The outstanding painter of his era, Titian redefined painting and developed a style that not only determined the direction of Venetian painting for the next two centuries but profoundly influenced the work of geniuses distant in time and place, such as Rubens, Velasquez, and Rembrandt. A consummate colorist, Titian exploited the oil medium — relatively recently introduced to Italy — to create effects that were quite unlike the clear, linear images of previous Florentine and Venetian painting. Modulating color and shadow through use of an unprecedented number of layered glazes, Titian created forms that are soft and glowing. His preference for diagonal emphasis in composition further broke with the classical conventions of Renaissance art and added dynamism to his canvasses that presaged the complexities of Baroque painting. 

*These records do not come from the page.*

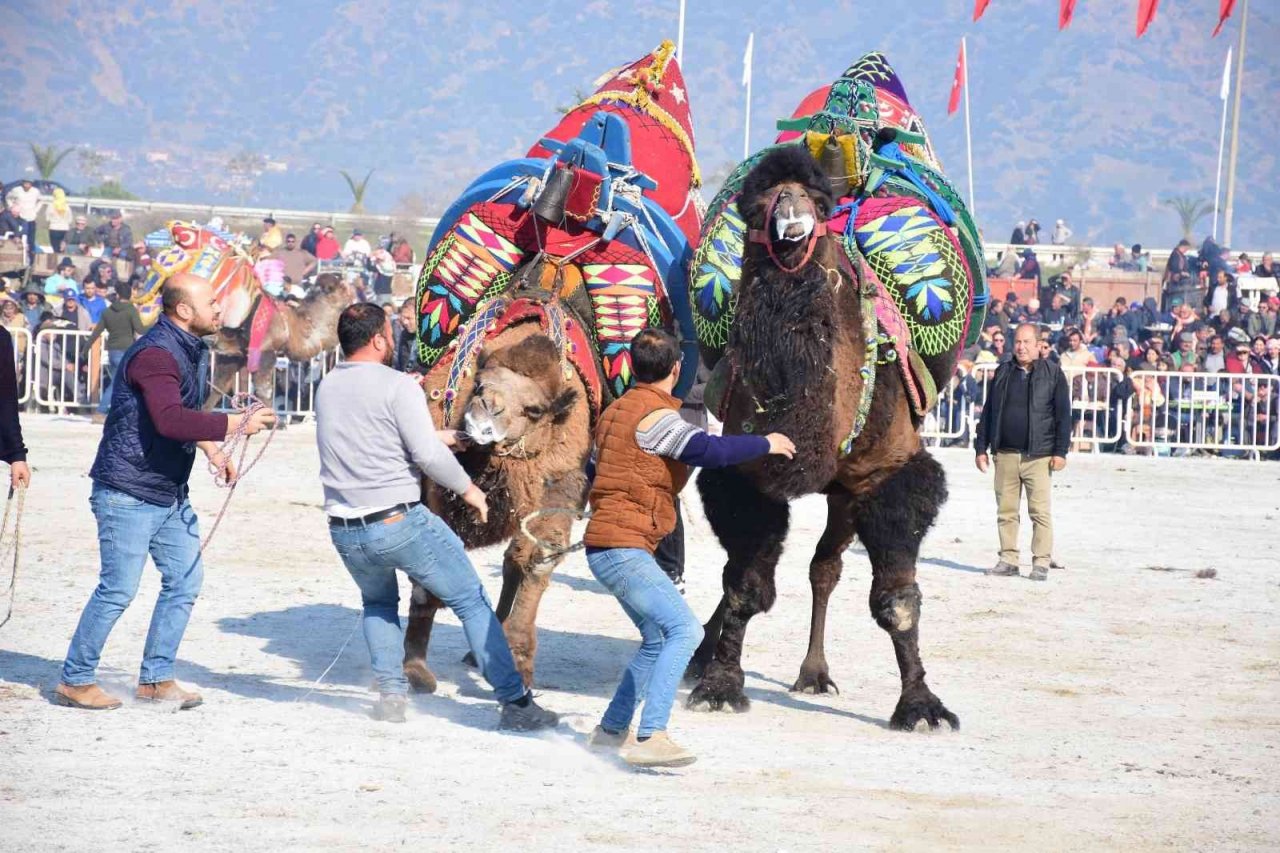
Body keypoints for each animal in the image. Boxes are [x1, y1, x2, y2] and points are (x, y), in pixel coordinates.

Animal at [686, 146, 962, 732]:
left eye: (816, 200)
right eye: (757, 203)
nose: (791, 212)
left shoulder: (888, 474)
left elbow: (896, 600)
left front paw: (921, 706)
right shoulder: (746, 472)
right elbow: (744, 585)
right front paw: (720, 684)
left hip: (848, 490)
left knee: (825, 566)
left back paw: (813, 673)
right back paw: (705, 656)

Chiefly remembered as an admiral, landowner, and patron of the arts, Giorgio Cornaro was, with his father, instrumental in importing falcons from Crete for the nobility of Italy, an activity perhaps celebrated by the inclusion of such a bird in this painting, which was commissioned at the time of his coming of age and election to Venice’s Great Council (Maggior Consiglio). Titian’s sympathy for the sitter is apparent in the sensitivity with which he portrays the handsome, convivial, and robust young nobleman. The artist took great care with the rich costume of the sitter, paying particular attention to the falconer’s paraphernalia and emphasizing the splendid bird perched on the elaborate glove as well as showing the ornamental hood and pendant leather jesses with bells attached. When the painting entered the collection, the merits of Titian’s genius were hidden primarily behind a muddy varnish, and it was deemed a tired example of the work of a great artist. However, with recent conservation at the J. Paul Getty Museum, Titian’s colors, his profound use of lights and shades, and his great sensitivity to the character of his sitter are again revealed, and this portrait of Giorgio Cornaro takes its place as one of the finest works of the Italian Renaissance in an American collection.